Non-profit executive (b. 1949)

Rick Laubscher (born 1949) is president and CEO of San Francisco non-profit Market Street Railway. Noted for his civic contributions to the city of San Francisco, Laubscher is a former reporter and public relations executive.

== Early life ==
Born in 1949 in San Francisco, Laubscher grew up working in his family's delicatessen, Laubscher Brothers Delicatessen, at Grant Market on Market Street. He attended college at UC Santa Cruz, where he created the university's first radio station.

== Career ==
Laubscher attended the Columbia School of Journalism to obtain his master's degree in journalism, where he graduated first in his class. He received the Pulitzer Fellowship; upon graduation, he used the fellowship to spend a year traveling and reporting from different locations around the world.
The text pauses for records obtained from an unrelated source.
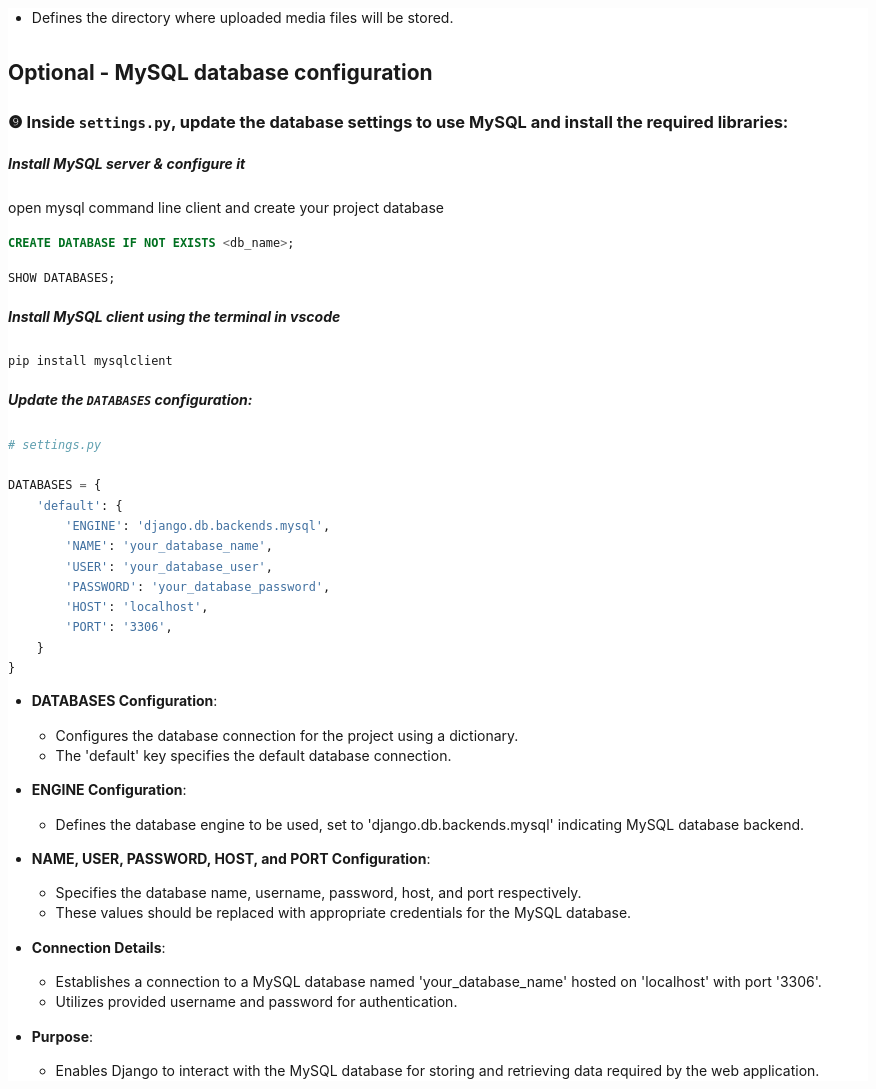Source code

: - Defines the directory where uploaded media files will be stored.

## Optional - MySQL database configuration
### ❾ Inside `settings.py`, update the database settings to use MySQL and install the required libraries:
##### Install MySQL server & configure it
open mysql command line client and create your project database
```sql
CREATE DATABASE IF NOT EXISTS <db_name>;
```
```sql
SHOW DATABASES;
```
##### Install MySQL client using the terminal in vscode
```shell 
pip install mysqlclient
```
##### Update the `DATABASES` configuration:
```python
# settings.py

DATABASES = {
    'default': {
        'ENGINE': 'django.db.backends.mysql',
        'NAME': 'your_database_name',
        'USER': 'your_database_user',
        'PASSWORD': 'your_database_password',
        'HOST': 'localhost',
        'PORT': '3306',
    }
}
```

- **DATABASES Configuration**:
  - Configures the database connection for the project using a dictionary.
  - The 'default' key specifies the default database connection.

- **ENGINE Configuration**:
  - Defines the database engine to be used, set to 'django.db.backends.mysql' indicating MySQL database backend.

- **NAME, USER, PASSWORD, HOST, and PORT Configuration**:
  - Specifies the database name, username, password, host, and port respectively.
  - These values should be replaced with appropriate credentials for the MySQL database.

- **Connection Details**:
  - Establishes a connection to a MySQL database named 'your_database_name' hosted on 'localhost' with port '3306'.
  - Utilizes provided username and password for authentication.

- **Purpose**:
  - Enables Django to interact with the MySQL database for storing and retrieving data required by the web application.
When he returned to California, he began his career as a journalist. He took his first job at KGTV in San Diego, where he interviewed then-presidential candidate Ronald Reagan and received two "Golden Mike" awards for his work. In 1977, he returned to San Francisco to report for KRON-TV.

In 1978, Laubscher was one of the first reporters on the scene at the Moscone–Milk assassinations. Laubscher was acquainted with both victims as well as the killer, Dan White, and his coverage of the event earned an Emmy award. He also covered the Jonestown massacre the same year.

In 1981, Laubscher left reporting and transitioned to a public relations career as an executive with the Bechtel Group. After 18 years with the Bechtel Group, he left to found his own communications company, Messagesmith.

== Civic involvement ==
As Chair of the San Francisco Chamber of Commerce Transportation committee, Laubscher organized the inaugural Historic Trolley Festival in collaboration with then-Mayor Dianne Feinstein in 1982. In 1985, he established Market Street Railway as a non-profit organization. His work with Market Street Railway was instrumental in establishing the city's historic F Line, which opened in 1995 and is now the most popular transit line of its kind in the United States. He continues to serve as President and CEO of Market Street Railway.

In 1987, Laubscher was the founding Chairman of the City Club of San Francisco, one of the first fully operating business organizations in the San Francisco Financial District. In 2011, Laubscher received the Silver SPUR Award from the San Francisco Bay Area Planning and Urban Research Association for notable civic achievement.